SMERF models large multi-room scenes with independent submodels, each assigned to a different region of the scene. It also models complex view-dependent effects within each submodel. Image fidelity is boosted via distillation, using the RGB color predictions and volumetric density values of a pre-trained teacher model. The method renders frames three orders of magnitude faster than state-of-the-art radiance field models and achieves real-time performance across a variety of devices, including smartphones.
Key takeaways:
- The article introduces SMERF, a view synthesis approach that achieves state-of-the-art accuracy among real-time methods on large scenes with footprints up to 300 m^2 at a volumetric resolution of 3.5 mm^3.
- SMERF is built upon two primary contributions: a hierarchical model partitioning scheme, which increases model capacity while constraining compute and memory consumption, and a distillation training strategy that simultaneously yields high fidelity and internal consistency.

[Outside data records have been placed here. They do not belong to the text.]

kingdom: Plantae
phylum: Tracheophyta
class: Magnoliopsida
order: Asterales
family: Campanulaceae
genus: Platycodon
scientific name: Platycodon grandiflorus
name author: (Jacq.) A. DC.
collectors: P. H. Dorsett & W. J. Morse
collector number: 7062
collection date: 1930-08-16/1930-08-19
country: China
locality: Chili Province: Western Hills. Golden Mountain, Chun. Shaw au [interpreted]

- The approach enables full six degrees of freedom (6DOF) navigation within a web browser and renders in real-time on commodity smartphones and laptops.
- SMERF exceeds the current state-of-the-art in real-time novel view synthesis by 0.78 dB on standard benchmarks and 1.78 dB on large scenes, renders frames three orders of magnitude faster than state-of-the-art radiance field models, and achieves real-time performance across a wide variety of commodity devices, including smartphones.